Parceria com a Coopama garante reciclagem, triagem e impacto social positivo, desviando mais de 90% dos resíduos dos aterros sanitários
Você sabe para onde vão os materiais e resíduos descartados corretamente? Na Câmara Municipal do Rio de Janeiro, o lixo recolhido em todas as sedes do Legislativo carioca segue um percurso sustentável e socialmente responsável. Por meio de uma parceria com a Coordenadoria de Sustentabilidade da Casa, os resíduos são encaminhados para tratamento na Cooperativa Popular Amigos do Meio Ambiente (Coopama), localizada na Zona Norte da cidade.
Na Coopama, todo o material passa por etapas de organização, triagem e valorização, garantindo o descarte ambientalmente adequado e a correta destinação dos resíduos recicláveis. O trabalho realizado pela cooperativa é fundamental para assegurar que o lixo gerado pelo Parlamento carioca seja reaproveitado de forma eficiente e sustentável.
Há quatro anos consecutivos, a Câmara do Rio ostenta a Certificação Lixo Zero, concedida pelo Instituto Lixo Zero Brasil. O selo reconhece instituições que conseguem desviar dos aterros sanitários ao menos 90% de seus rejeitos, por meio de práticas como reciclagem, reutilização e compostagem — critérios plenamente atendidos pela Casa Legislativa, em consonância com seu compromisso permanente com a sustentabilidade ambiental.
De acordo com a coordenadora de Sustentabilidade da Câmara Municipal, Malu Campos, a parceria com a Coopama reforça a importância da conscientização ambiental desde o descarte. “A partir do momento em que o resíduo é descartado de forma responsável, sem a mistura inadequada de materiais, é para cá que ele vem. Precisamos compreender essa outra ponta do processo”, destacou.
Lixo que se transforma em renda e cidadania
Além dos benefícios ambientais, a reciclagem também gera impacto social direto, ao assegurar trabalho e renda para diversas famílias. Um exemplo é o de Sandra Regina Silva, cooperada da Coopama, que deixou a profissão de cozinheira para atuar na triagem dos materiais recicláveis. “Antes, eu via aquilo apenas como lixo. Hoje, entendo que se trata de um recurso reciclável, capaz de gerar renda para os cooperados. Meu salário vem daqui. É simples, mas representa o sustento de muitas famílias”, relatou.

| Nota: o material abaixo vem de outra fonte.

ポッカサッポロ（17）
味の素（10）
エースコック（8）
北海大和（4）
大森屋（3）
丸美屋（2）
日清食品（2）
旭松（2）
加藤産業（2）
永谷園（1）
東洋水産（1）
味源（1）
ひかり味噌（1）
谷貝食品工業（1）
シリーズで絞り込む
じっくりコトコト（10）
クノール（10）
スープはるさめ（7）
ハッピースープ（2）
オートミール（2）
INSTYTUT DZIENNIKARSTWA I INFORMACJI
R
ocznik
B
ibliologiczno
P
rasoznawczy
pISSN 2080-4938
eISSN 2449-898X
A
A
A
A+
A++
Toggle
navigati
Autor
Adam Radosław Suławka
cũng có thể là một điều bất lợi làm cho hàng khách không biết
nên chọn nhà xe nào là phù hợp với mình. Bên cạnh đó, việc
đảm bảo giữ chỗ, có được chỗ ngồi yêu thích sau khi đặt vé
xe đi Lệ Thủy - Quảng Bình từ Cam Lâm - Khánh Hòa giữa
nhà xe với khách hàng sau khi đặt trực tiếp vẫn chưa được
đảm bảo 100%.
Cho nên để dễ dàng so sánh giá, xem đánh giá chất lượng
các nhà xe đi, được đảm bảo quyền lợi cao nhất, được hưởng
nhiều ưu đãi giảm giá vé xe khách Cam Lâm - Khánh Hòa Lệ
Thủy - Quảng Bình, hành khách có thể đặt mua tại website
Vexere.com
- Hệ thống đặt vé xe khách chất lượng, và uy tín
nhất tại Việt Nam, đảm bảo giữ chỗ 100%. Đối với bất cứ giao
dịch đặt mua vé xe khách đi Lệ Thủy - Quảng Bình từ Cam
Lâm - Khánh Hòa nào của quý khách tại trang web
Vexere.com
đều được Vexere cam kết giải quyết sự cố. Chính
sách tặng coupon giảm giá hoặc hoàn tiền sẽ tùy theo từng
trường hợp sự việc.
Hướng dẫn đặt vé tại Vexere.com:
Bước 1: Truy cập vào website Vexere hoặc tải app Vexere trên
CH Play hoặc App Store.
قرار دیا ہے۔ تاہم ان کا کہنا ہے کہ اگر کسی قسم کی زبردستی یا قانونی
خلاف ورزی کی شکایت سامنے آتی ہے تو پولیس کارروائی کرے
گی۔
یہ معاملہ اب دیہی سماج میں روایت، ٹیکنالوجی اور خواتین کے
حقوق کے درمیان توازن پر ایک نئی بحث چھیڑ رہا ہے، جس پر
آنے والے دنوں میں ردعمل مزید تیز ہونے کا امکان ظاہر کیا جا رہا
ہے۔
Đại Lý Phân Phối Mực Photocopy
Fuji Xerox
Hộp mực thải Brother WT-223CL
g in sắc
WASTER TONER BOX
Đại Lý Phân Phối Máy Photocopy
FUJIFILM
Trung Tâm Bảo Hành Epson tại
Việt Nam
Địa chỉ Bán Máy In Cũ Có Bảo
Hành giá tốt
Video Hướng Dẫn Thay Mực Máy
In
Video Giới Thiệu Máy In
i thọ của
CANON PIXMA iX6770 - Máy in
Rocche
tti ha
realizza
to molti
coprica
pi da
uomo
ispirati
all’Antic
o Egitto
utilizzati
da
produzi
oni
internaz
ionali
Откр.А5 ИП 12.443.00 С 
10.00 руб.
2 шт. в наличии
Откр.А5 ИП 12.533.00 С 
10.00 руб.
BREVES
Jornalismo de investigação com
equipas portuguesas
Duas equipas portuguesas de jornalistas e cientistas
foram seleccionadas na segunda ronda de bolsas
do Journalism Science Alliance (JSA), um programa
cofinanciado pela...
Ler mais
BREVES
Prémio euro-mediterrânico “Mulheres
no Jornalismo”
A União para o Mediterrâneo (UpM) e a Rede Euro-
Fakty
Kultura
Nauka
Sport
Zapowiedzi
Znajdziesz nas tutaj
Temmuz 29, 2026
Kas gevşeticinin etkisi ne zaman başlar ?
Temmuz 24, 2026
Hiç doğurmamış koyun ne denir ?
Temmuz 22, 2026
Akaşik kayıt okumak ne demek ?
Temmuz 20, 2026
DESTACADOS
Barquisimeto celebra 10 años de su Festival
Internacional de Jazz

O presidente da Coopama, Luis Carlos Fernandes, destaca a complexidade do processo de coleta seletiva realizado pela cooperativa. “A reciclagem vai muito além de separar o que é lixo do que não é. Dali sai uma matéria-prima que garante sobrevivência, gera trabalho, renda e até arte. Muita gente não sabe para onde o lixo vai: ele chega à cooperativa, é transformado e, muitas vezes, retorna para a casa das pessoas de outra forma”, explicou.
A Câmara do Rio também é responsável pela geração de resíduos orgânicos. Mensalmente, quase uma tonelada desse material é destinada à compostagem, onde é convertida em adubo, completando o ciclo sustentável adotado pela instituição e reforçando o papel do Legislativo carioca como referência em gestão ambiental no setor público.